▸ WHAT IS REQUIRED: What is needed is an exact copy of the lines in the listing below, from the one with "line: (841, 484)" up to and including the one with "line: (295, 531) -> (553, 946), removed", with no other lines.

▸ RECORDS SHOWN:
= = = = =
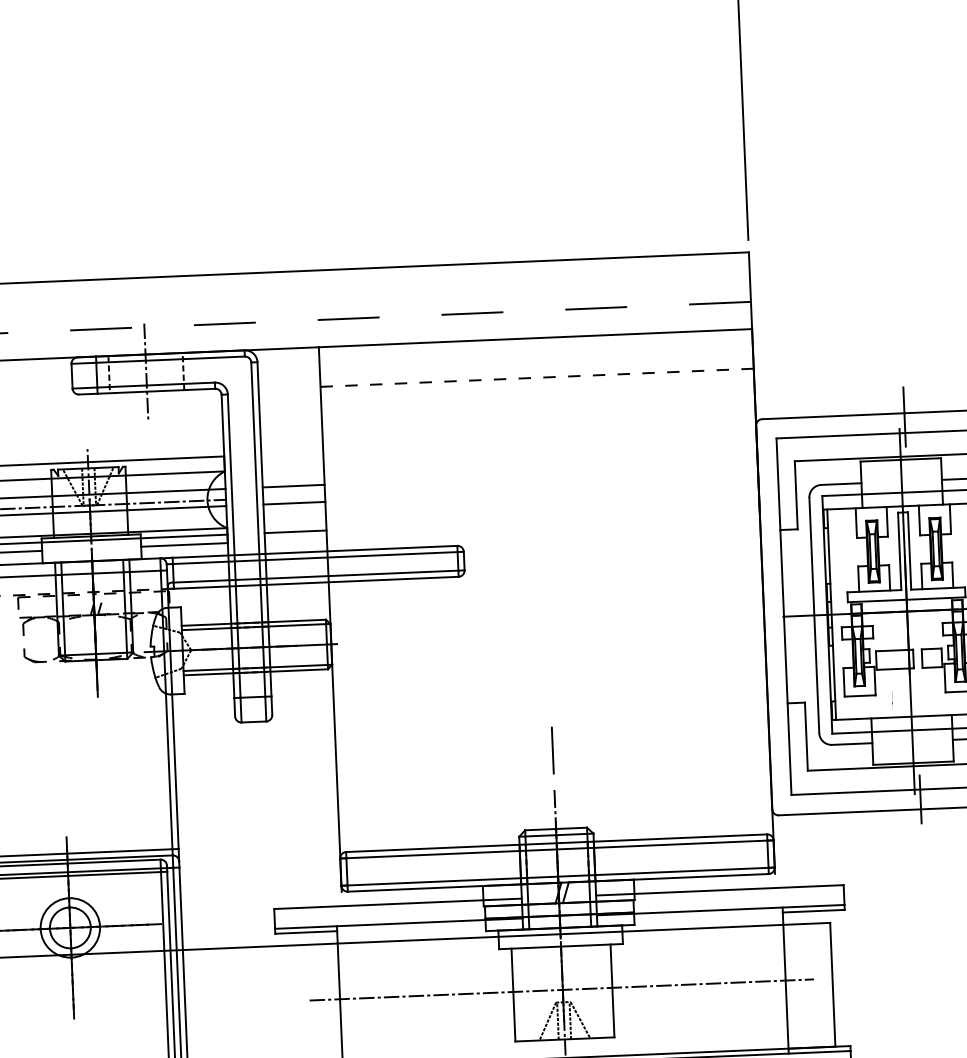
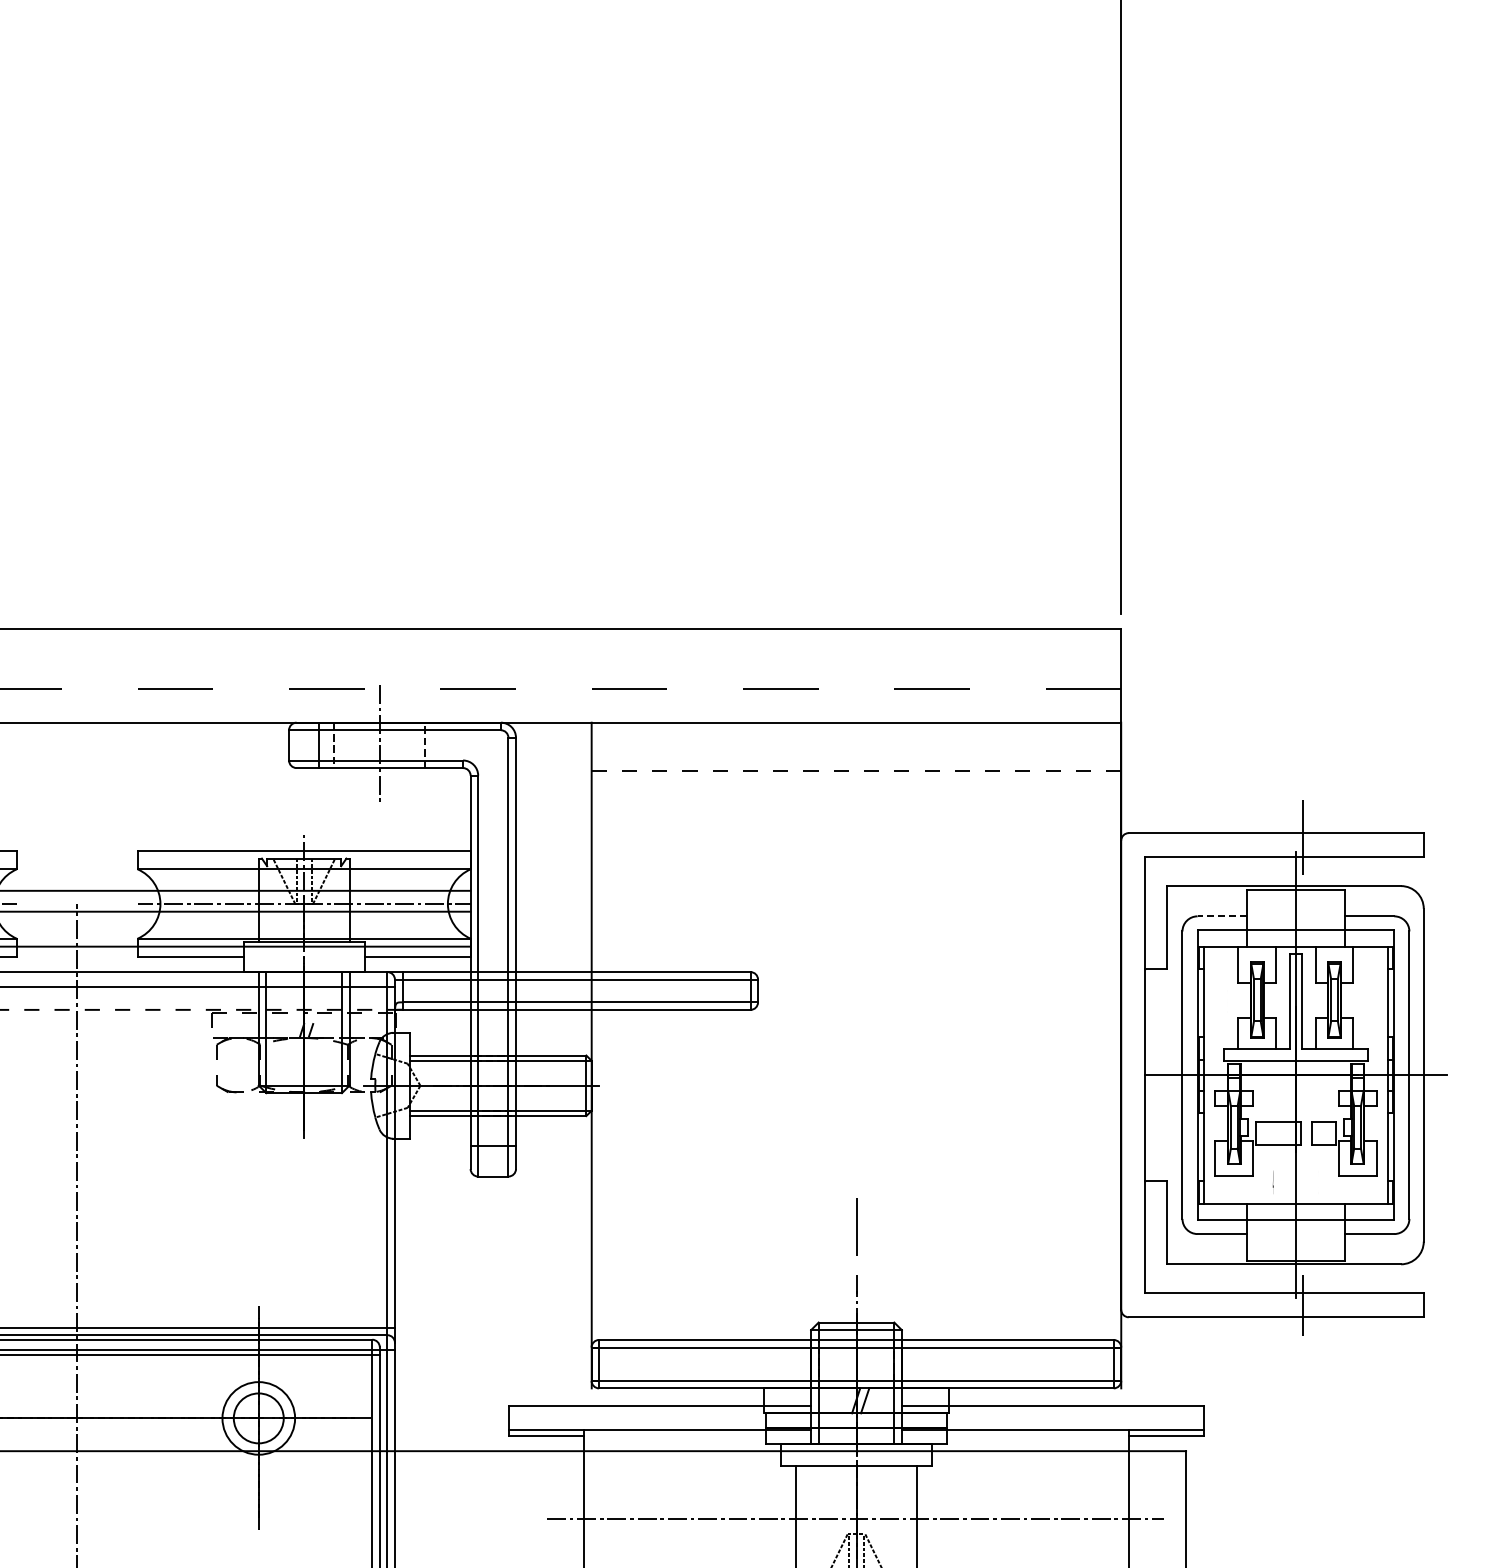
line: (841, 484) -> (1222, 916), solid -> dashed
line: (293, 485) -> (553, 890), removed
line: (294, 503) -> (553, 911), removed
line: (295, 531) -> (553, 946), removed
= = = = =
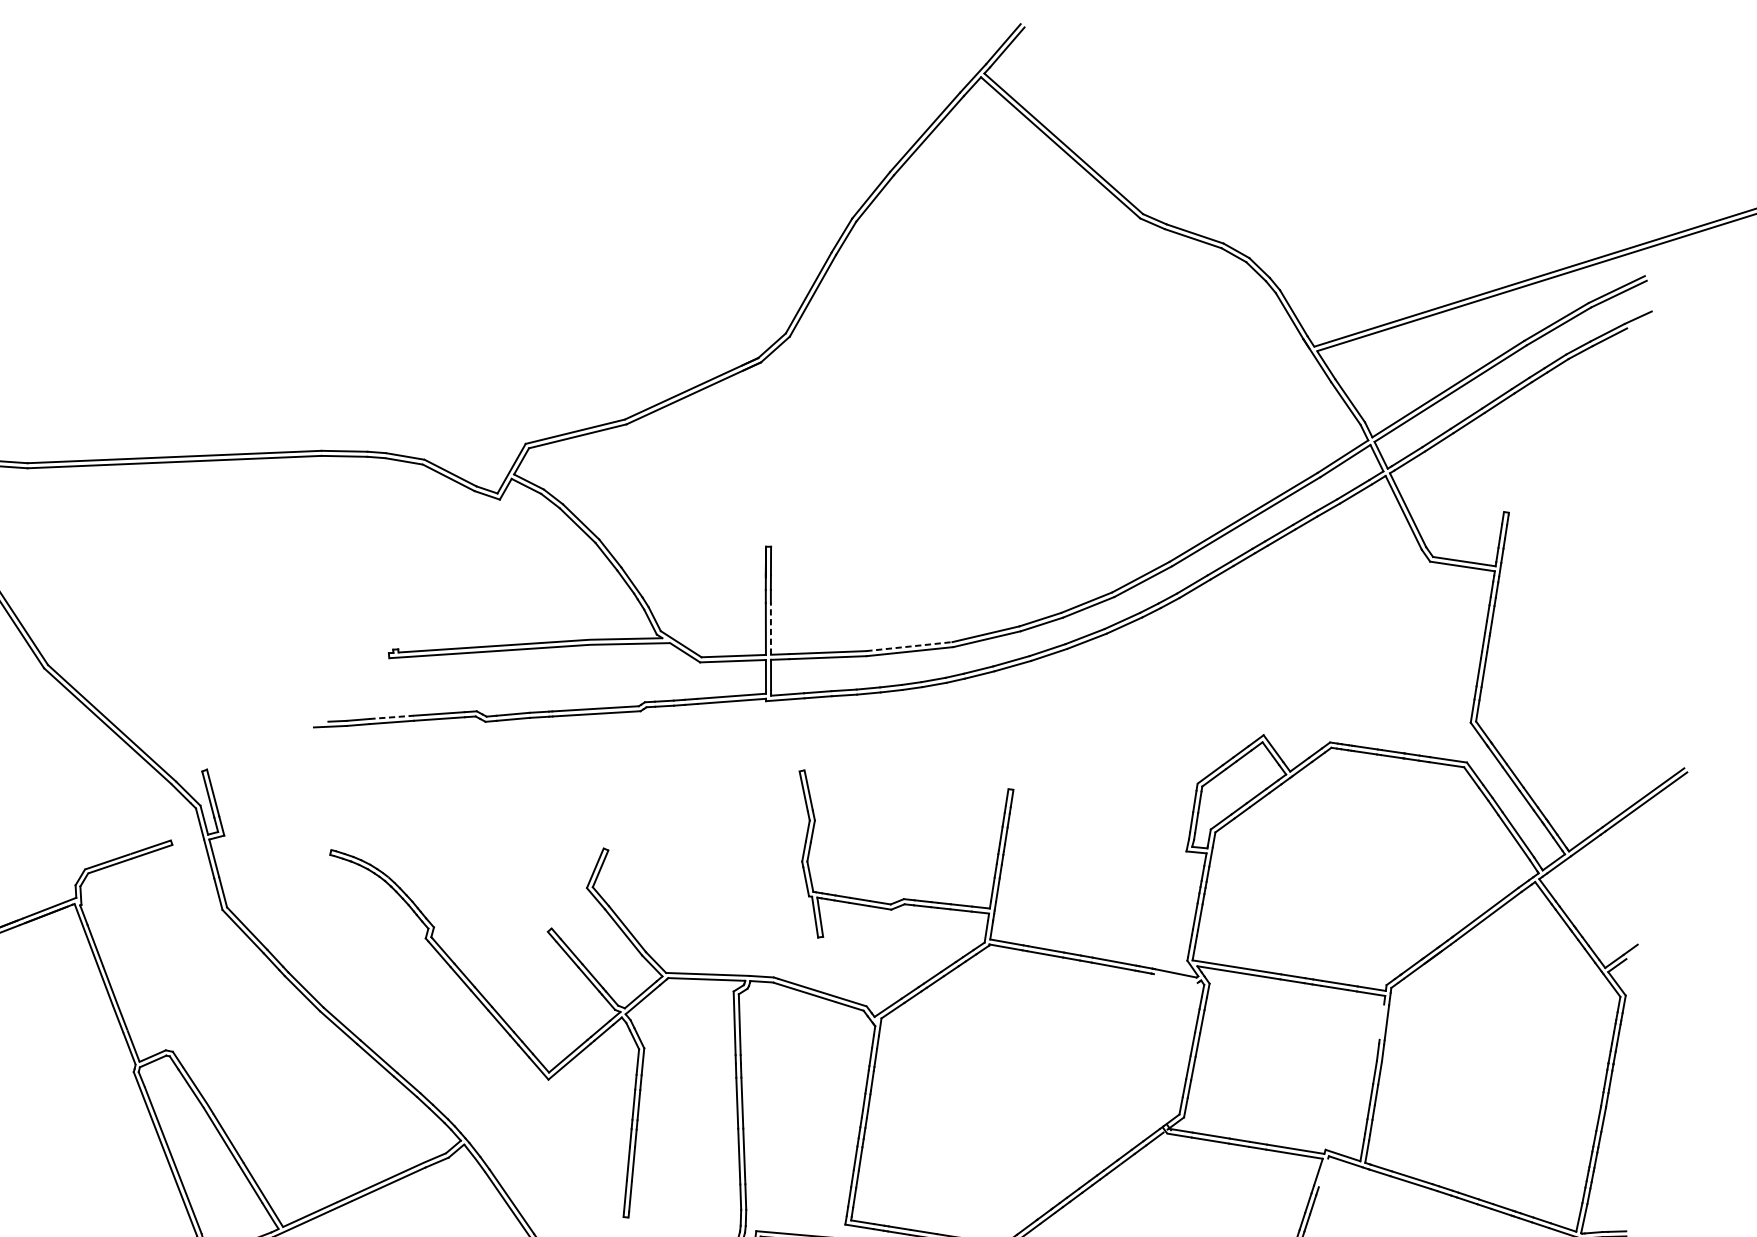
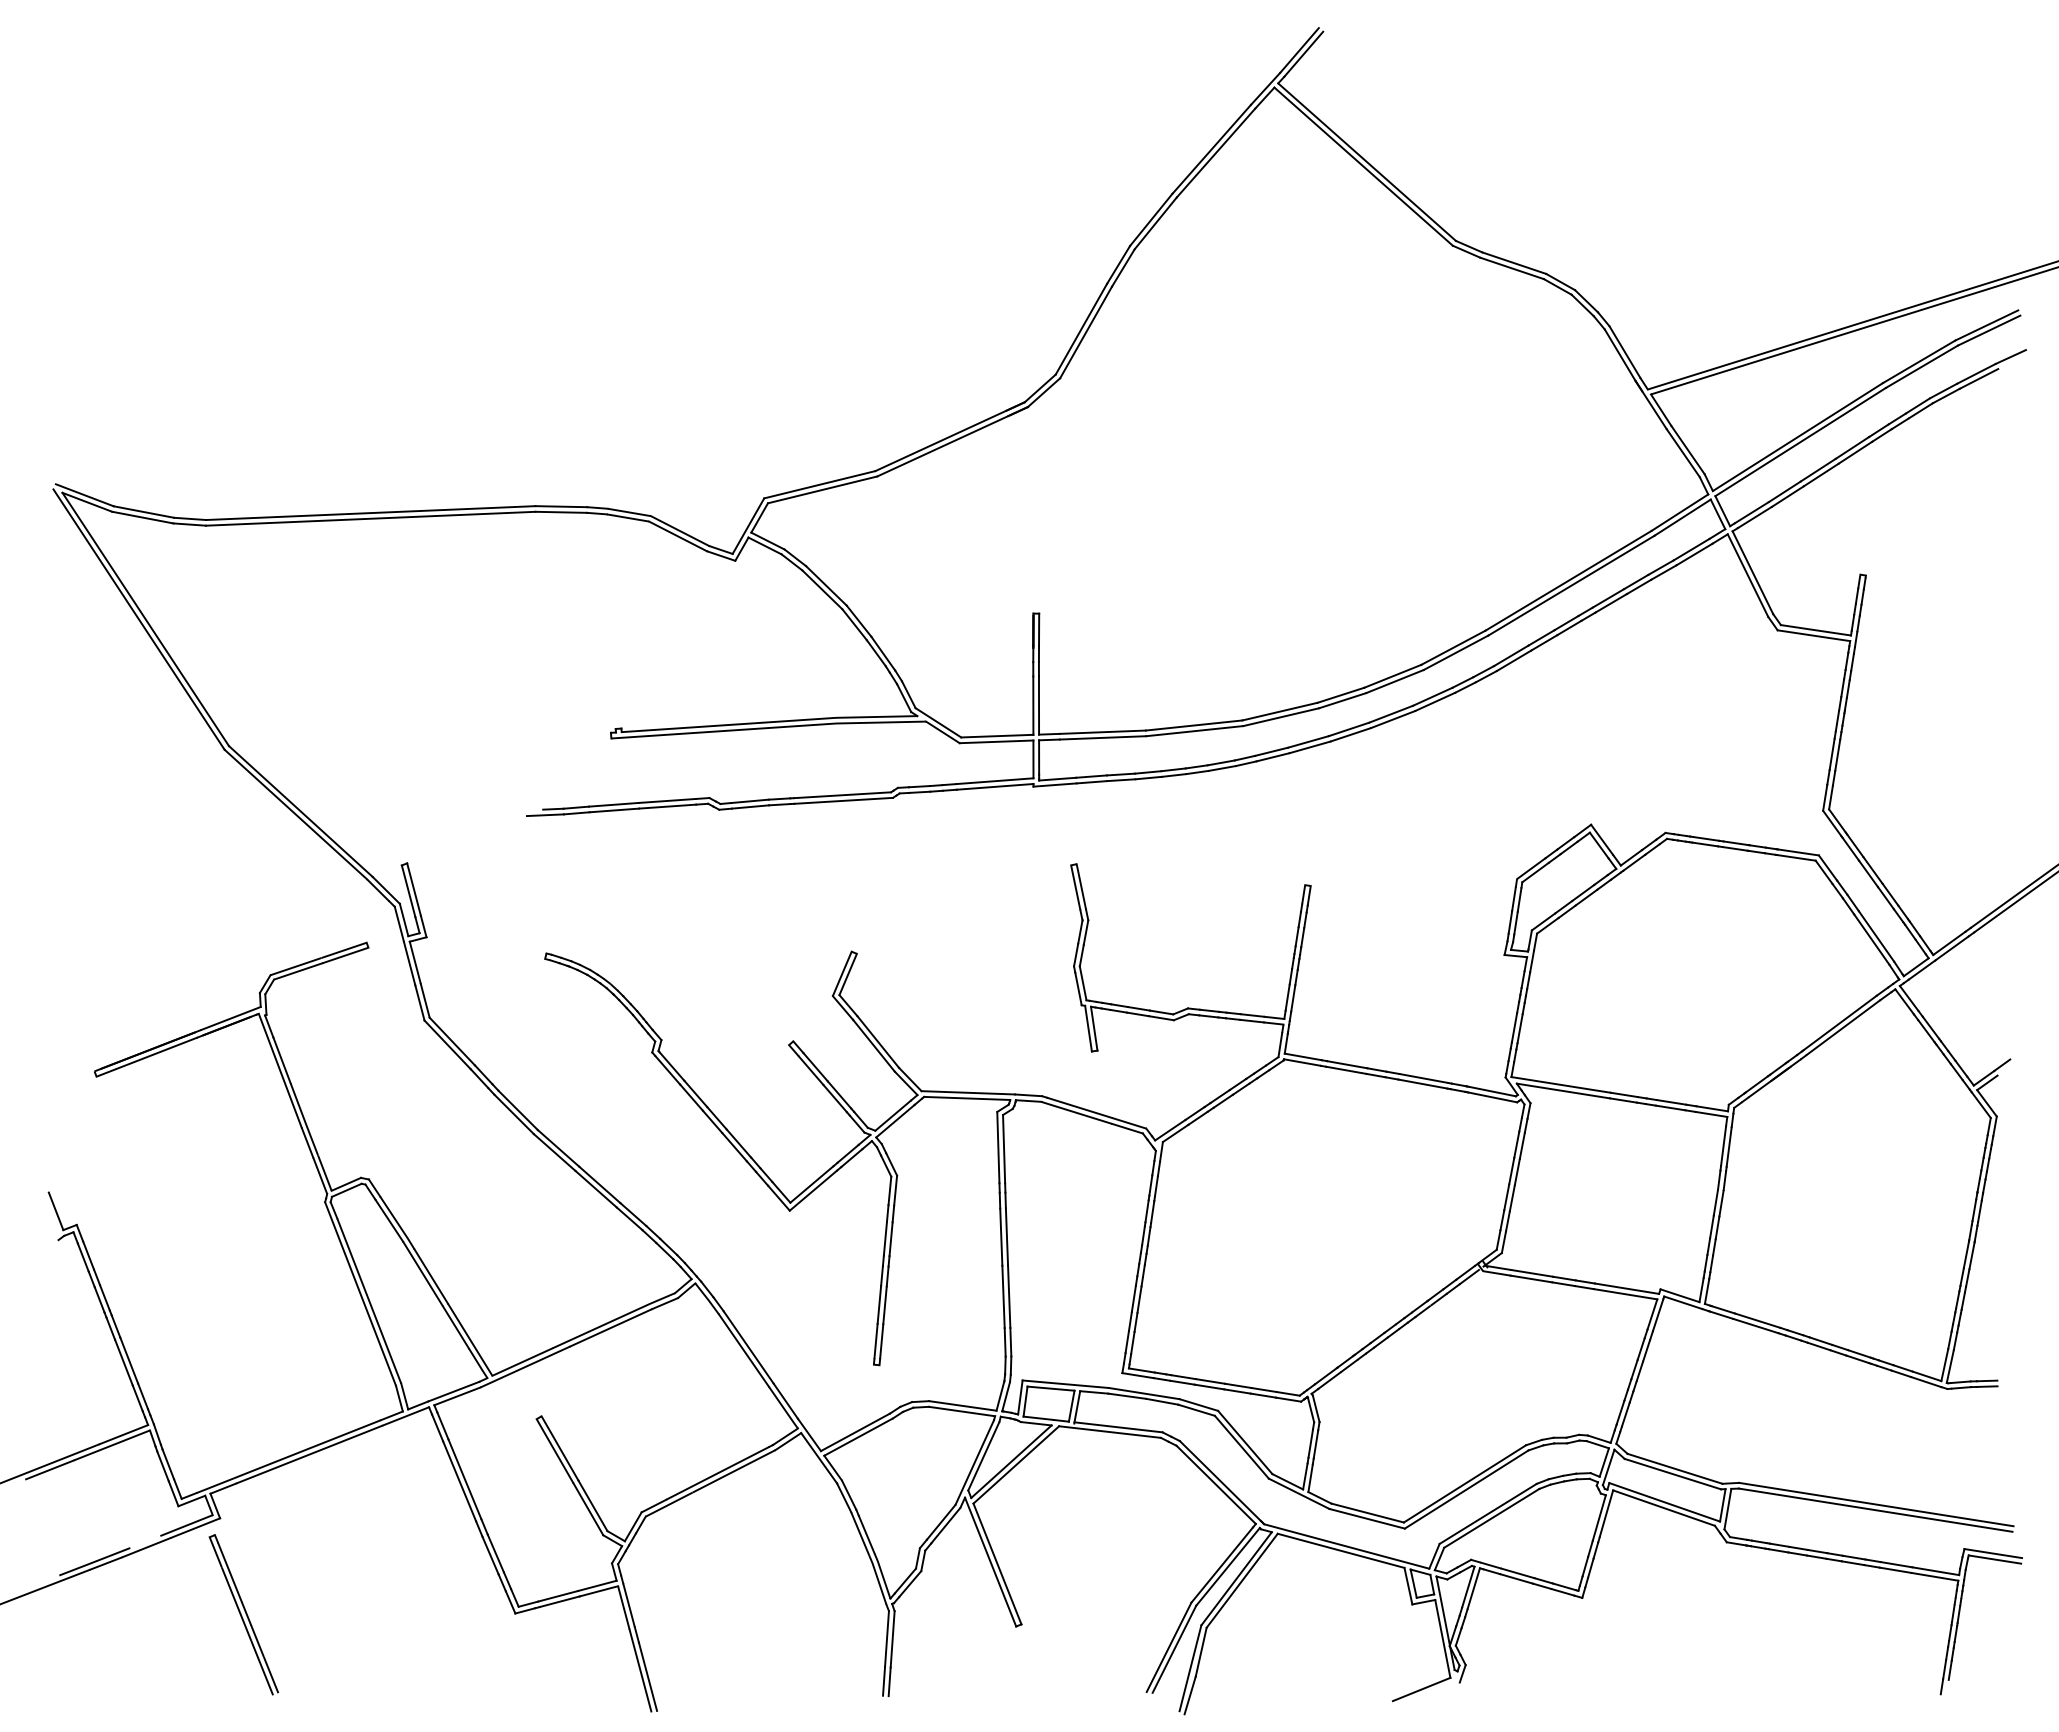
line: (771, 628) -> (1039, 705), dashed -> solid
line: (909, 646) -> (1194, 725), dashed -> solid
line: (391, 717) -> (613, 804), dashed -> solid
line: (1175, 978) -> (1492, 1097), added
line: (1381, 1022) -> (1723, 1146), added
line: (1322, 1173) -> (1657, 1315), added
= = = = =
▸ RESULT:
line: (841, 484) -> (1222, 916), solid -> dashed
line: (293, 485) -> (553, 890), removed
line: (294, 503) -> (553, 911), removed
line: (295, 531) -> (553, 946), removed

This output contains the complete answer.